> _DOCUMENT SEGMENT_:

■ ■ ■ ■ ■

Though rules governing the metric system have changed over time, the modern definition in the International System of Units prescribes the metric prefixes and seven base units: metre (m), kilogram (kg), second (s), ampere (A), kelvin (K), mole (mol), and candela (cd).

An SI derived unit is a named combination of base units, such as the hertz (cycles per second), newton (kg⋅m/s^{2}), and tesla (1 kg⋅s^{−2}⋅A^{−1}). In the case of degrees Celsius (°C), it is a shifted scale derived from the kelvin (273.15 K is equal to 0 °C while 1 K interval is same to the 1 °C interval).

The SI system derives from the older metre-kilogram-second (MKS) system of units, though the definitions of the base units have evolved over time. Today, all base units are defined by physical constants – not by prototypes in the form of physical objects, as they were in the past.

Other metric system variants include the centimetre–gram–second system of units, the metre–tonne–second system of units, and the gravitational metric system. Each has unaffiliated metric units, and some of these systems are still used in limited contexts. Particular non-SI units such as the litre remain widely used.

== Adoption ==

Units in everyday use by country as of 2019

The SI system has been adopted as the official system of weights and measures in almost all countries of the world.

A notable outlier is the United States (US). Although it uses the system in some contexts, the US has resisted full adoption, and continues to use different measurement systems.

Adopting the metric system is known as metrication.

== Multiplicative prefixes ==

In the SI system and generally in older metric systems, multiples and fractions of a unit can be described via a prefix on a unit name that implies a decimal (base-10), multiplicative factor.

The prefix kilo, for example, implies a factor of 1000 (10^{3}), and the prefix milli implies a factor of 1/1000 (10^{−3}). Thus, a kilometre is a thousand metres, and a milligram is one thousandth of a gram. These relations can be written symbolically as:

1 km = 1000 m

1 mg = 0.001 g

Metric prefixes in everyday usev; t; e;
| Prefix | Symbol | Factor | Power |
|---|---|---|---|
| tera | T | 1000000000000 | 10^{12} |
| giga | G | 1000000000 | 10^{9} |
| mega | M | 1000000 | 10^{6} |
| kilo | k | 1000 | 10^{3} |
| hecto | h | 100 | 10^{2} |
| deca | da | 10 | 10^{1} |
| (none) | (none) | 1 | 10^{0} |
| deci | d | 0.1 | 10^{−1} |
| centi | c | 0.01 | 10^{−2} |
| milli | m | 0.001 | 10^{−3} |
| micro | μ | 0.000001 | 10^{−6} |
| nano | n | 0.000000001 | 10^{−9} |
| pico | p | 0.000000000001 | 10^{−12} |

== Base units ==

The decimalised system is based on the metre, which had been introduced in France in the 1790s. The historical development of these systems culminated in the definition of the International System of Units (SI) in the mid-20th century, under the oversight of an international standards body.

■ ■ ■ ■ ■

> _RAW DATA_:
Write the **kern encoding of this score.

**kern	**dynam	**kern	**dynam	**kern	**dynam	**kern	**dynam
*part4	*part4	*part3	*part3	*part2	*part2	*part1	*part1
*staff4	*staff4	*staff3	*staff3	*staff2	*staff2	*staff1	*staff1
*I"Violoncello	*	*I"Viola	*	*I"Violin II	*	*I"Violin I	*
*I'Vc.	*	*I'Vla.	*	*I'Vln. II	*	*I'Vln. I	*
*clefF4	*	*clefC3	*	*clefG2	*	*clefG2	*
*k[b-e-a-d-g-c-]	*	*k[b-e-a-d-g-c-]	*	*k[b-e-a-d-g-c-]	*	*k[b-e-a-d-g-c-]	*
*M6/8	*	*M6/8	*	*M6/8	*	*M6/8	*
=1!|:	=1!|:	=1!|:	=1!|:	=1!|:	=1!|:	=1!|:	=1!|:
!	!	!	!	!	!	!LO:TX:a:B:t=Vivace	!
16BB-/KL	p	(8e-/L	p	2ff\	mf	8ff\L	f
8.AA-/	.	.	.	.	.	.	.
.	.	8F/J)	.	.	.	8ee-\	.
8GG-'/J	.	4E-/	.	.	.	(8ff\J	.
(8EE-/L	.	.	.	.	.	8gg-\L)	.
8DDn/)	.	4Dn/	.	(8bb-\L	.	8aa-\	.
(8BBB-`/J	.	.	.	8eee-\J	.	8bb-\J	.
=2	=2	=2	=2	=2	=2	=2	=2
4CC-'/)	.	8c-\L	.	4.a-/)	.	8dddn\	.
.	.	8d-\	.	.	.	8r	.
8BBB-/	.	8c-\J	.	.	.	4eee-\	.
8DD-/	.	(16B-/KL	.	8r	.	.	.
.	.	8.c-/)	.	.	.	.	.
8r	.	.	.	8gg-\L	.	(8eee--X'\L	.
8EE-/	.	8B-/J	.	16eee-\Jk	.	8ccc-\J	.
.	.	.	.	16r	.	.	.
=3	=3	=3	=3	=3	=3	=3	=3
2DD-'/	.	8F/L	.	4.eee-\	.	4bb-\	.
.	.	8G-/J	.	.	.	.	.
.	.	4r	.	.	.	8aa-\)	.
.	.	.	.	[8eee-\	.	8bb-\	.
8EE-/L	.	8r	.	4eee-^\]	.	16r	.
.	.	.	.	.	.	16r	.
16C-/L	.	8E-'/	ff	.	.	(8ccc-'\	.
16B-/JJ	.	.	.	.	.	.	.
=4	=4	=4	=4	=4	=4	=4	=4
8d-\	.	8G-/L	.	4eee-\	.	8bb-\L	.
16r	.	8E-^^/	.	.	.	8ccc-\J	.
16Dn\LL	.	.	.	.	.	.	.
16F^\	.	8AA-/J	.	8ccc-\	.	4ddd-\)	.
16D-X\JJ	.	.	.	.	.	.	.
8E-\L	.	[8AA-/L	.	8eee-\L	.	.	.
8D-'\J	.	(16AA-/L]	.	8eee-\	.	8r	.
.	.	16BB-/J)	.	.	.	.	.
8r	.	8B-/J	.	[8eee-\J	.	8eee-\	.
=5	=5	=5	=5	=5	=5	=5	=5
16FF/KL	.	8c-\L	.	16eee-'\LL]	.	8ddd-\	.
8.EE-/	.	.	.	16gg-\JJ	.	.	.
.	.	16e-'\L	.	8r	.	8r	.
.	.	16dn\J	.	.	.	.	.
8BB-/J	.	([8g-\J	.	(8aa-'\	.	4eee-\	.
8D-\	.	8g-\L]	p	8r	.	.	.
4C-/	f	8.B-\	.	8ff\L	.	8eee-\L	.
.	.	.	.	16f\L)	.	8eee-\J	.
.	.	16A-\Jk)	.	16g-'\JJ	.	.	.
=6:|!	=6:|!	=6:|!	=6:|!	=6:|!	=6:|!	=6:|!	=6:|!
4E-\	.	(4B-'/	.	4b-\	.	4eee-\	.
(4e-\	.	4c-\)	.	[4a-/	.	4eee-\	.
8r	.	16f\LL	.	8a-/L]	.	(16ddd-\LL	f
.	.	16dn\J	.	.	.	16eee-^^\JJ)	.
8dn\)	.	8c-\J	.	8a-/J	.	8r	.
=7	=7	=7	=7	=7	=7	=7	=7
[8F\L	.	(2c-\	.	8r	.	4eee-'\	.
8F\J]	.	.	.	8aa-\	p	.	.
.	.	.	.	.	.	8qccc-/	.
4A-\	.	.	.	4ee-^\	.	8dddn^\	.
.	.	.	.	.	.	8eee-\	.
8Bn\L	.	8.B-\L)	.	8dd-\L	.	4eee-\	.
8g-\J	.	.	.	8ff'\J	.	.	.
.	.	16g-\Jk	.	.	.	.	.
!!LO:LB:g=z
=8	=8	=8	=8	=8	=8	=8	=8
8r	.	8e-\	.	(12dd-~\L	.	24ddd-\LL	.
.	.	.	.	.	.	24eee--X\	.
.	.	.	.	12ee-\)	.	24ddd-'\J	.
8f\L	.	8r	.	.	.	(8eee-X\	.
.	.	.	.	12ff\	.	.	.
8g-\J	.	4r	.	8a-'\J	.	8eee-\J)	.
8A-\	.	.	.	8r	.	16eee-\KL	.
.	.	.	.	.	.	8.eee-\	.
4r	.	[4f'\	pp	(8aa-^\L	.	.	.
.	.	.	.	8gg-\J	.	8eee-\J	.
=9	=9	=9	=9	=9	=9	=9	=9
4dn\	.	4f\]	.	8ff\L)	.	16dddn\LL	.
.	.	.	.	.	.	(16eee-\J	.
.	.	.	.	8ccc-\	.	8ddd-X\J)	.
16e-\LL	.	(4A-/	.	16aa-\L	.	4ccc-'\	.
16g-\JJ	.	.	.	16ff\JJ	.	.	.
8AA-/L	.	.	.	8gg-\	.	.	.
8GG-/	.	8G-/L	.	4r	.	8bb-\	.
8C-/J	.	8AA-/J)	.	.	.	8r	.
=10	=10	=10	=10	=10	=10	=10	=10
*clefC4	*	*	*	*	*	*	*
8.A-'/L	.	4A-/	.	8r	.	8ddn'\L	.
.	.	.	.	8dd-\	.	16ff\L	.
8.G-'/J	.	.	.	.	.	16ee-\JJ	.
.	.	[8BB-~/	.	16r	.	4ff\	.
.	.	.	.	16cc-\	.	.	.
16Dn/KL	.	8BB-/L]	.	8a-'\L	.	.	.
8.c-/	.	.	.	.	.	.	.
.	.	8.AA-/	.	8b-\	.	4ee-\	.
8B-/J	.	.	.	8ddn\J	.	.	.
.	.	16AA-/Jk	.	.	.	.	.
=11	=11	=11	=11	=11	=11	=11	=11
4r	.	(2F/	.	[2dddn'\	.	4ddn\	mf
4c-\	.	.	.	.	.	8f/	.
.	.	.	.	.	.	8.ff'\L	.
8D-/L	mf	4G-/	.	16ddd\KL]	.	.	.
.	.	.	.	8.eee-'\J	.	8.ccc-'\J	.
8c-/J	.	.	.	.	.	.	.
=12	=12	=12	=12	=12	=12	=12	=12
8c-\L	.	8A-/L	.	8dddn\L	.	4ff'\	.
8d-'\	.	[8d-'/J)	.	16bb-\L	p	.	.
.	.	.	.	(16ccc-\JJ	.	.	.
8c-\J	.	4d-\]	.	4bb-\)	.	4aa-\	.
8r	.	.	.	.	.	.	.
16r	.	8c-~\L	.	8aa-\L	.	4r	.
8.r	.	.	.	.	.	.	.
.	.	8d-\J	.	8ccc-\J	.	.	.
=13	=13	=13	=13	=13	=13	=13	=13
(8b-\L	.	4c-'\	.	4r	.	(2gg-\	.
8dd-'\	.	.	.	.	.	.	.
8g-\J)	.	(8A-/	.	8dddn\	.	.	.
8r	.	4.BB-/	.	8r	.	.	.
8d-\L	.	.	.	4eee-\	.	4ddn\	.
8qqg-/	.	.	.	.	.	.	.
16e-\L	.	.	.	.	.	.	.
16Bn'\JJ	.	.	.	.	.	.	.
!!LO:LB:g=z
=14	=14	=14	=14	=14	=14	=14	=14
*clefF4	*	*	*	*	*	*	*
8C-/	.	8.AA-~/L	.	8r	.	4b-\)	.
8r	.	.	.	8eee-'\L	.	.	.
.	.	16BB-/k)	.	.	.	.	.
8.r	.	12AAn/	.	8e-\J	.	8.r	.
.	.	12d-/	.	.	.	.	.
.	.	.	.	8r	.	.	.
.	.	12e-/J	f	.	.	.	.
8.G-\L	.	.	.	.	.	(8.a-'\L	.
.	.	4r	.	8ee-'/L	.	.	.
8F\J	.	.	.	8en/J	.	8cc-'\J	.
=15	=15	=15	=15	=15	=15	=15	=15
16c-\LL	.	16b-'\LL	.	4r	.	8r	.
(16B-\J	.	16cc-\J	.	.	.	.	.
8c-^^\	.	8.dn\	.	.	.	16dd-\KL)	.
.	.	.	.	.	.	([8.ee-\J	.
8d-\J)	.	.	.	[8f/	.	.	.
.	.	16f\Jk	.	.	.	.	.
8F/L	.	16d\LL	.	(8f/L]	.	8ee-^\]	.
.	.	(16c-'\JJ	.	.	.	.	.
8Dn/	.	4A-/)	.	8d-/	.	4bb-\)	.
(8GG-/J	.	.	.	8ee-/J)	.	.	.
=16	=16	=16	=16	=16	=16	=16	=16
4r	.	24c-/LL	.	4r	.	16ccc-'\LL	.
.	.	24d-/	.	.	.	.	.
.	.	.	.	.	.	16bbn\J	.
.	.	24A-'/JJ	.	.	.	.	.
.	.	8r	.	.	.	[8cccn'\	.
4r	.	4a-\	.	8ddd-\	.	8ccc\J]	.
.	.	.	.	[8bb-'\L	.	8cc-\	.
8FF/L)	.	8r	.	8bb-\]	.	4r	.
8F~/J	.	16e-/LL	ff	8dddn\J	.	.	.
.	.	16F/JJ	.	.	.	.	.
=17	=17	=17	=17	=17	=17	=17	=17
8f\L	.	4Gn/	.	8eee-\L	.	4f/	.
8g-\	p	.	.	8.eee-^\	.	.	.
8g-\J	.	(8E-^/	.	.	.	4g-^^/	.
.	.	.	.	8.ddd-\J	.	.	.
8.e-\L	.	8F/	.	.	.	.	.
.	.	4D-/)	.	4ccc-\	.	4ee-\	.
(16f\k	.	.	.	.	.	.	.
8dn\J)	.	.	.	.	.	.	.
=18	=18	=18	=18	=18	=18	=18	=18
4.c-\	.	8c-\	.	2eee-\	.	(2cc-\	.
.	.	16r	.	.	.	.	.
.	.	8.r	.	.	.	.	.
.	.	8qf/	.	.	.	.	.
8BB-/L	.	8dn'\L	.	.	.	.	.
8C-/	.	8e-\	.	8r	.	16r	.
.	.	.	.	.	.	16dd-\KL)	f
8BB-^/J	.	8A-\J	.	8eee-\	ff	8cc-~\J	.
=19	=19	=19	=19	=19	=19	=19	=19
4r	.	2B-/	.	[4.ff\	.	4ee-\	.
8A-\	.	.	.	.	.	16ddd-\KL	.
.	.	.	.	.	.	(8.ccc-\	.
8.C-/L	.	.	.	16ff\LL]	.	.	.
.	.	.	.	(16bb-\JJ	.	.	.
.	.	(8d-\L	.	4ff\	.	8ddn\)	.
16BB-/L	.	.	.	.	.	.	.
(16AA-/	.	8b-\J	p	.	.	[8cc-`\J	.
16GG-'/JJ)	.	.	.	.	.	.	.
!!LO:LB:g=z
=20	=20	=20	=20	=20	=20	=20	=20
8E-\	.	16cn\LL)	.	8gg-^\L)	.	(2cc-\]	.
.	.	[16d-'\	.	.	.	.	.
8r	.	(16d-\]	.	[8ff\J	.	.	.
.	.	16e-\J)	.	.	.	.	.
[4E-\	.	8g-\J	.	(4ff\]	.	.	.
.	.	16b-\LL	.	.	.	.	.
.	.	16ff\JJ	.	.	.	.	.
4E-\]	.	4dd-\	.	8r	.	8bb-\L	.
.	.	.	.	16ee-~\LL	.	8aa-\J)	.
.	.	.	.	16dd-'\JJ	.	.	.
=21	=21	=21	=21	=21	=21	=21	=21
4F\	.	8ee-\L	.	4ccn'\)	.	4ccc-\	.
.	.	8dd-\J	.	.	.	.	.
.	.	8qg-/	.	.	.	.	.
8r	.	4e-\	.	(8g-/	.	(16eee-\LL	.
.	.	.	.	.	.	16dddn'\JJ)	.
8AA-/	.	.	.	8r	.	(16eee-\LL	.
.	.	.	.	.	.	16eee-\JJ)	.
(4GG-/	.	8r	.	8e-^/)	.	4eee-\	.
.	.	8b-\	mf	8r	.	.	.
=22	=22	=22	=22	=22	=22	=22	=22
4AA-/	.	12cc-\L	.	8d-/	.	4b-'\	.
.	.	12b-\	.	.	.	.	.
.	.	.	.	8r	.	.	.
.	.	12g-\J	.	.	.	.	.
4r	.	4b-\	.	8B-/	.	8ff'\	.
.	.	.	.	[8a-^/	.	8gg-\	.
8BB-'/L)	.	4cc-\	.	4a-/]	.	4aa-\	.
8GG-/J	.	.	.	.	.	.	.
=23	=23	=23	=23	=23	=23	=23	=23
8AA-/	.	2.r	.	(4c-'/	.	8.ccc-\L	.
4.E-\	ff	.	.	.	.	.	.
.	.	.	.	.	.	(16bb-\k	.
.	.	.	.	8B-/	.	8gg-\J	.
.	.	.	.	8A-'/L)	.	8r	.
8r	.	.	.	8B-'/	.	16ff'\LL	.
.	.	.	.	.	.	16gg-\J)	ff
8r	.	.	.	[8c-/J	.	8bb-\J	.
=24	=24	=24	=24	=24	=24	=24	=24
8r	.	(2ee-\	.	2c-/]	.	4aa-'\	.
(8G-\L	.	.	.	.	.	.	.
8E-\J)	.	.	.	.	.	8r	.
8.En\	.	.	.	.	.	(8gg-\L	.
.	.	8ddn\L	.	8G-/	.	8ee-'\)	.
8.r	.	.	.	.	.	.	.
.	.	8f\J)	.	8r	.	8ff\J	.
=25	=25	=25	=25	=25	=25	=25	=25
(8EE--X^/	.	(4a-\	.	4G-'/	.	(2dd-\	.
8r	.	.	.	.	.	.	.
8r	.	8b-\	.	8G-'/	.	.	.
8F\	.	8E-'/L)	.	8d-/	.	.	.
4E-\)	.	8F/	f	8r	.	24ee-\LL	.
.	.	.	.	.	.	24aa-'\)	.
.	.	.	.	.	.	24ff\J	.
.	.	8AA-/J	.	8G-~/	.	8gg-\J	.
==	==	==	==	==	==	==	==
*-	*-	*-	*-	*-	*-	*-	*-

■ ■ ■ ■ ■

> _WORK TASK 1_:
Decide whether each statement below agrees with the metric system text. Answer yes or no for each, and quote the text's deciding words.
(a) Today, every SI base unit is defined by physical constants.
(b) The United States has fully adopted the SI system.
(c) The metre was first introduced in Germany.
> _WORK TASK 2_:
According to the metric system text, what is adopting the metric system called?
> _WORK TASK 3_:
Reproduce the part of the metric system text starting with "Units in everyday" and going on through "known as metrication.".

> _YOUR RESPONSE 1_:
(a) Yes: "Today, all base units are defined by physical constants"
(b) No: "the US has resisted full adoption"
(c) No: "introduced in France in the 1790s"

> _YOUR RESPONSE 2_:
Metrication.

> _YOUR RESPONSE 3_:
Units in everyday use by country as of 2019

The SI system has been adopted as the official system of weights and measures in almost all countries of the world.

A notable outlier is the United States (US). Although it uses the system in some contexts, the US has resisted full adoption, and continues to use different measurement systems.

Adopting the metric system is known as metrication.